Relying on courts to reinterpret existing statutes does in fact create legal vulnerabilities!  That is precisely why RLM cannot support a heartbeat ban here in Michigan. Introduction of a heartbeat ban would open the door to the courts to intervene and decide which law will govern Michigan. Again, the rules of statutory construction state that when there are competing state laws, the legislative intent of a newer law generally takes precedence over an older law. This has nothing to do with vagueness or due process and everything to do with introduction of a competing statute. Michigan’s 100% ban has been in place for nearly two centuries, has been upheld by the Michigan Supreme Court, and was used as recently as 2001 to convict an abortionist for an illegal abortion.

The Heartbeat Coalition’s legal paper poses a number of vague “what if” scenarios, but our Michigan Supreme Court decision is very clear—our ban is in place and enforceable. What if the 6th Circuit Court doesn’t uphold a heartbeat ban? What if passing a heartbeat ban in Michigan results in the ban being blocked in the courts and Planned Parenthood and the ACLU claiming legal fees from the taxpayers because of their victory? What if a competition in state law leads to our 100% ban being eliminated?
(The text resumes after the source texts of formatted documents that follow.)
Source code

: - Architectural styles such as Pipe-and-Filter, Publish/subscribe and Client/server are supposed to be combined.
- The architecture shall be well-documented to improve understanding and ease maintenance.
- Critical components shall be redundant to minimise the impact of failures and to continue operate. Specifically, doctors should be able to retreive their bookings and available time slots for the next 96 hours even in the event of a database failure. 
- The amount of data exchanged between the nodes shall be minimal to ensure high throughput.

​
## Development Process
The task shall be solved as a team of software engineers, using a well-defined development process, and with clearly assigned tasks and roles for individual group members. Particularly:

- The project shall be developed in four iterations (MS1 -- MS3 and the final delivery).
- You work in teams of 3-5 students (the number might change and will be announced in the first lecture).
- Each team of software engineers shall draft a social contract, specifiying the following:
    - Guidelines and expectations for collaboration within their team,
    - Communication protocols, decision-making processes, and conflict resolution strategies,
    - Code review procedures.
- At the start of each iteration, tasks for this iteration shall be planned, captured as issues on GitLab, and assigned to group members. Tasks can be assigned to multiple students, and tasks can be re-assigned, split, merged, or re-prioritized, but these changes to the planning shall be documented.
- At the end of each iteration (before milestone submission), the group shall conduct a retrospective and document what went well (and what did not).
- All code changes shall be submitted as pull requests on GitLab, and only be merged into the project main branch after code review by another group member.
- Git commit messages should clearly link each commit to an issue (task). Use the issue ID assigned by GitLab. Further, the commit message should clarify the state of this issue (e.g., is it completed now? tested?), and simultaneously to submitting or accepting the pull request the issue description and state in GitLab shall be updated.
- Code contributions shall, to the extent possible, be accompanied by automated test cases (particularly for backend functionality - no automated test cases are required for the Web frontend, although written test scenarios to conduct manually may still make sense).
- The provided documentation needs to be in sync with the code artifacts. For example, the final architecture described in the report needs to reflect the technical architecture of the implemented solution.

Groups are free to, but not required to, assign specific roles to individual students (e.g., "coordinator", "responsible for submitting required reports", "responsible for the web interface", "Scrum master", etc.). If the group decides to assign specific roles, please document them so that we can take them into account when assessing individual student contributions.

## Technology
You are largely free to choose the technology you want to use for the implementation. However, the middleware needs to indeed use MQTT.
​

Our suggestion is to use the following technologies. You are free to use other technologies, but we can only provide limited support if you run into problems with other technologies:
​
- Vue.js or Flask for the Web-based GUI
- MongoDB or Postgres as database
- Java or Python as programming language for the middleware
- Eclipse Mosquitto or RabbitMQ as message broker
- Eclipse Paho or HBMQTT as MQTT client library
The final “what if” would cost the lives of tens of thousands of unborn children.

If the heartbeat ban is adopted and our complete ban is ruled as obsolete, it would still be legal to kill unborn babies up to 6 to 8 weeks gestation through abortion. That could be as many as 64% of all abortions (or 16,000+ babies) that would still be unprotected in the state of Michigan! The dividing line for illegal abortions depends on how skillful (or not) the abortionist will try to be.

Why would we risk the most restrictive abortion law in the nation when there are 42 states that don’t have a pre-Roe ban? Those states could effectively use a heartbeat ban to improve their legal situations, or better yet, enact a more protective prolife law like in Alabama or Michigan if possible.

RLM has worked for nearly half a century to protect our 100% complete ban on abortions by maintaining prolife majorities in the House and Senate. We could be very close to the point where Roe v. Wade is overturned and our law can go back into full effect. However, the opposite scenario is true. If the composition of the Michigan Legislature should change and pro-abortion majorities were elected in 2020 and 2022, all of our prolife laws could be repealed immediately—including a heartbeat ban.

RLM is focused on our ban of the dismemberment abortion procedure and we would look forward to spending this summer and fall educating voters in Michigan about the reality of abortion. We wish all prolife people from Michigan would make that their top priority, rather than trying to ban something that’s already banned in Michigan in law.